4月1日より道内の小樽商科大学、帯広畜産大学、北見工業大学の三つの国立大学が、それぞれの教育機能は独立性を保ちつつ、経営機能の統合がなされスタートした。その発足を記念するフォーラムに参加し、関係者のお話を聴いた。
5月22日(土)午後、道新ホールにおいて「北海道国立大学機構発足記念フォーラム」が開催され参加した。フォーラムのテーマは ~「実学の知の拠点」形成を目指して~ として、内容としては二つの基調講演とパネルディスカッションからなっていた。
最初に北海道国立大学機構の初代理事長に就任した長谷山彰氏が「変貌する国立大学―経営と教学」と題して基調講演された。長谷山氏は「大学は経営と教学が車の両輪である」と強調され、これまでの国立大学には経営という発想が乏しかったと指摘した。そして今回の北海道国立大学機構の発足は経営と教学の分離が実現し、その経営のトップに長谷山氏が就任したということだと理解した。長谷山氏が言う「経営」とは、大学としての理念を明らかにして、それに則して資金、施設・設備、人材を準備することであるとし、「自主性・自立性を活かした戦略的運営」をしていきたいと抱負を述べられた。長谷山氏は昨年まで慶応義塾長を務められていて、キャリアとしては申し分のない人材だと思える。落ち着いて抱負を述べる氏の言葉から必ずしも熱意のようなものは伺えなかったことに若干の懸念を覚えたのだが、私の的外れの見方であってほしい。

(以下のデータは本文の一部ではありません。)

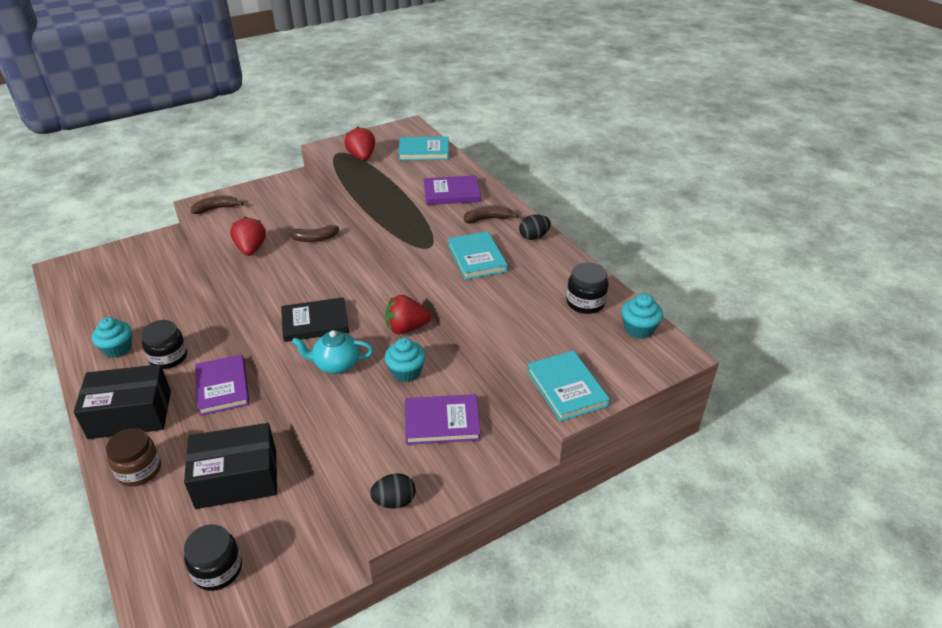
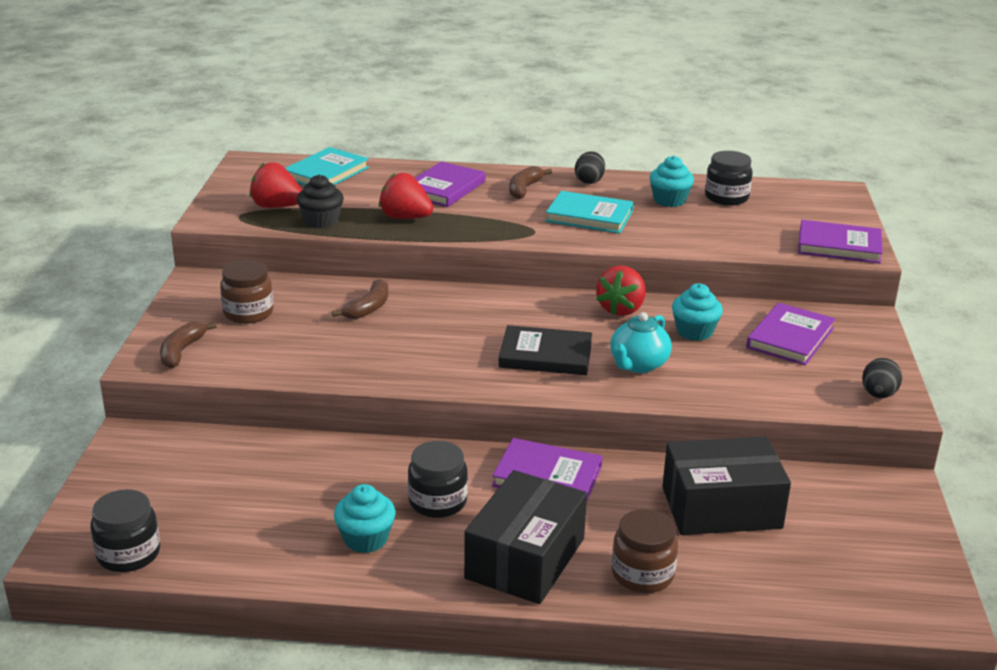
camera: 55 degrees left, 10 degrees down
black box [184,423,277,509] -> black box turned 60 degrees clockwise [662,437,791,535]
black jar [184,524,242,591] -> black jar moved to [91,489,160,572]
red strawberry [230,217,266,256] -> red strawberry moved to [379,173,433,219]
black book [281,297,349,342] -> black book turned 75 degrees clockwise [498,325,592,375]
turquoise book [527,350,610,422] -> purple book [798,220,883,263]
turquoise cupcake [621,294,663,339] -> turquoise cupcake moved to [649,156,694,207]
none -> brown jar [220,260,273,324]
none -> black cupcake [297,175,344,228]

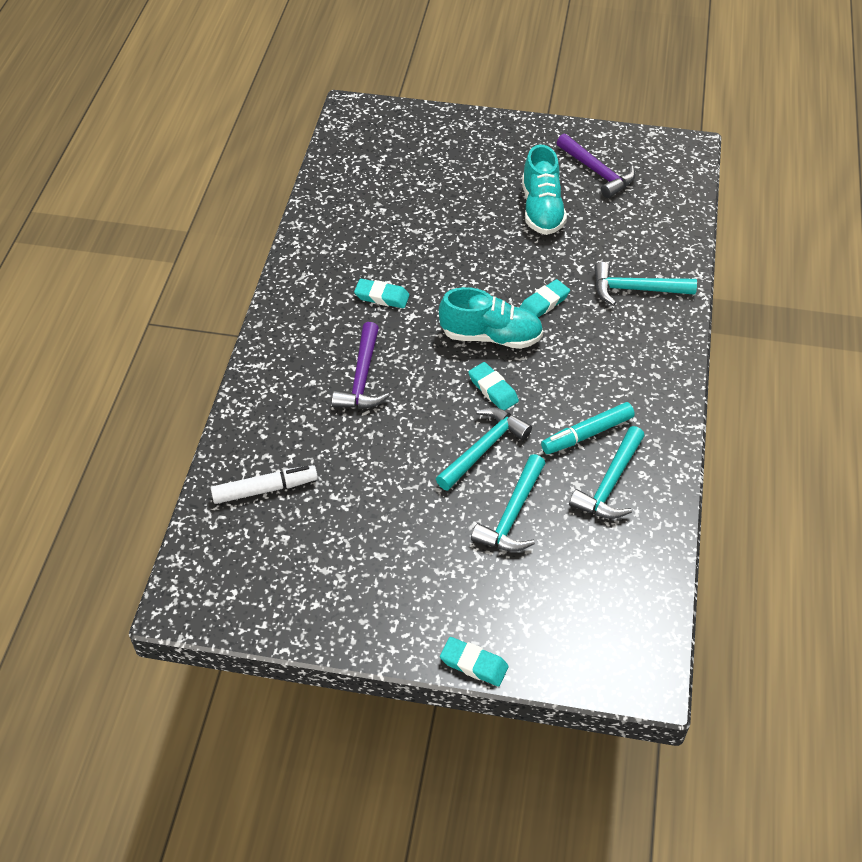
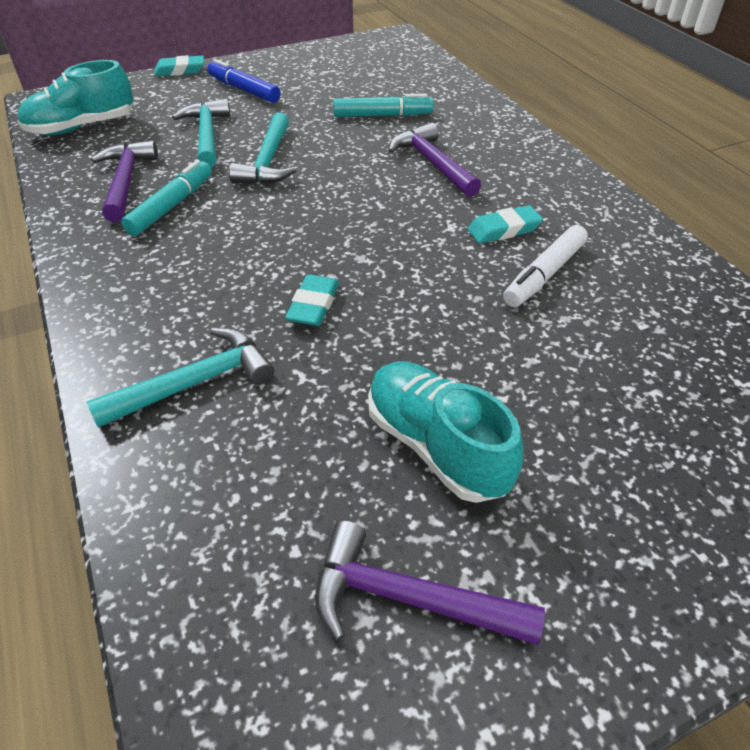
camera: 145 degrees right, 5 degrees down
white marker [211,465,318,504] -> white marker moved to [503,225,588,307]
turquoise shoe [439,287,543,349] -> turquoise shoe moved to [17,60,133,135]
turquoise eraser [468,362,519,411] -> none
turquoise hammer [569,426,645,519] -> purple hammer [91,140,158,222]
none -> blue marker [207,59,281,103]
none -> turquoise marker [333,94,434,117]

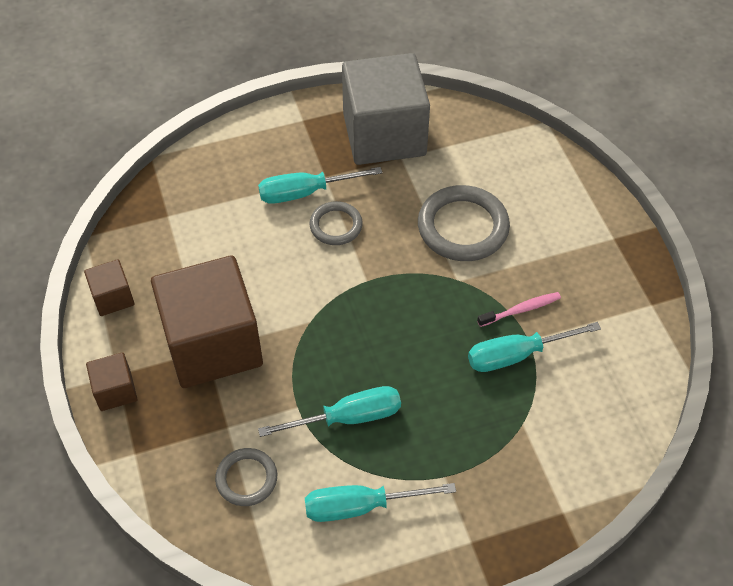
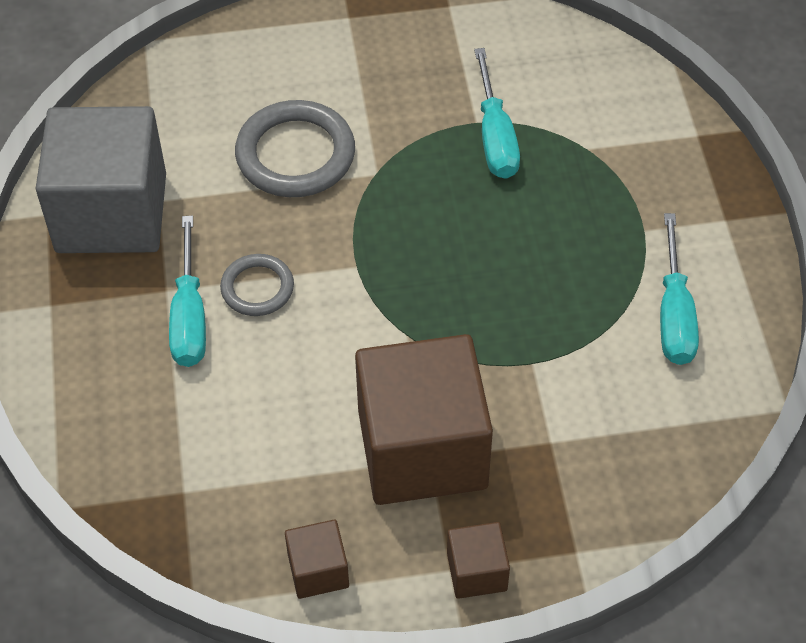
camera: 80 degrees left, 0 degrees up
grey ring [215,448,277,506] -> none
turquoise screwdriver [258,386,401,437] -> none
pink toothbrush [477,292,561,327] -> none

続いて日本のインターネットの父とも称されている慶大教授の村井純氏が「北海道:デジタル化と大学の未来」と題して基調講演された。これは統合した三大学のキャンパスが北海道内に散在している現状の中で、大学同士の交流、あるいは共同研究に資するデジタル化の勧めを説いたのだが、デジタルに関して弱い私としては村井氏のお話を十分に咀嚼できたとは言いかねる状態なのでレポは割愛したい。
休憩を挟んで7名の登壇者が並んでパネルディスカッションが行われた。登壇者は基調講演をされたお二人に加えて、三大学の学長である小樽商科大学長の穴沢眞氏、帯広畜産大学長の長澤秀行氏、北見工業大学長の鈴木聡一郎氏、小樽商大OGでロジネットジャパン社長の橋本潤美氏、北海道国立大学機構理事であり、三菱総研執行役員の中村秀治氏の7名だった。

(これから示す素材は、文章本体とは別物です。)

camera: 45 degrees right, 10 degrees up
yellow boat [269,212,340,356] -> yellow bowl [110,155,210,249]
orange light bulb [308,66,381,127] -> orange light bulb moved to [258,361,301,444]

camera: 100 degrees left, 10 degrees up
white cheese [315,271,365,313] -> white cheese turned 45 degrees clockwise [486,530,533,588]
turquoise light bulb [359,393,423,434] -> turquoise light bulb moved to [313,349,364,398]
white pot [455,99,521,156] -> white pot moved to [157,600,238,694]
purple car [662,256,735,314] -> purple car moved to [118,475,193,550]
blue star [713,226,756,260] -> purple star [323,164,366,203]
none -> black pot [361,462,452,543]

7氏は多岐にわたって統合のメリット、そして統合による明るい未来を語った。その中で印象に残った言葉があった。その言葉とは “実装化” という言葉だった。実装とはコンピュータ用語のようだが、平たく言えば「研究成果を社会に生かす」という意味だろう。フォーラムのテーマでも謳っている三大学は「実学の知の拠点」を目指している。ぜひともその成果が将来北海道内に還元されることを願いたい。

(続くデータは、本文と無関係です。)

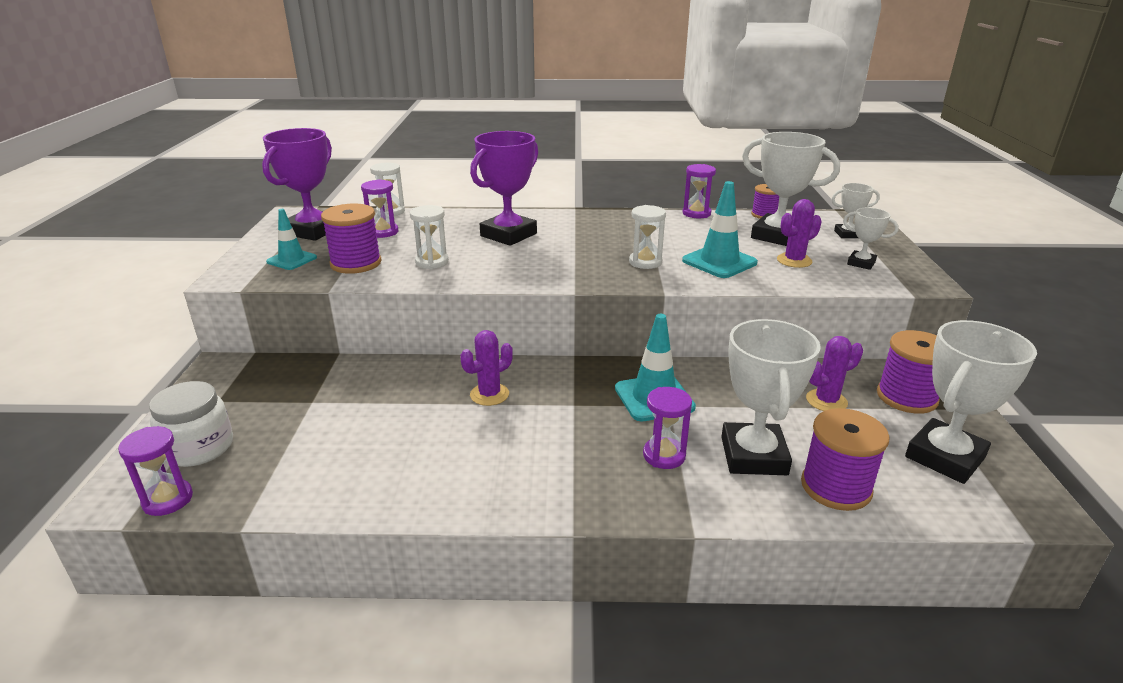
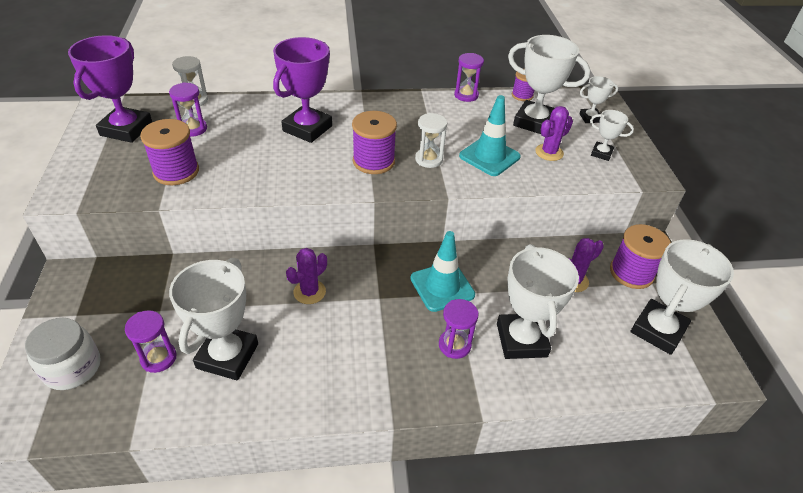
camera: 10 degrees left, 15 degrees up
purple hourglass [118,426,193,516] -> purple hourglass moved to [125,310,177,373]
turquoise traffic cone [266,209,317,270] -> none
white hourglass [410,205,449,269] -> none
purple spool [801,408,890,511] -> purple spool moved to [352,111,397,174]
none -> white trophy [169,258,258,380]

ただ、若干の懸念として今回のフォーラムに登場された方々は、機構の経営側の方々であったり、経営と教学の橋渡し役である学長の方々だった点である。はたして実際に研究や教育を担う教授、准教授陣などの方々が今回の統合をどう捉えているかである。今回の統合を機にこうした方々が自らの研究のチャンスととらえて、統合のメリット生かすことに積極的になっていただきたい、と部外者である私は願うのだが…。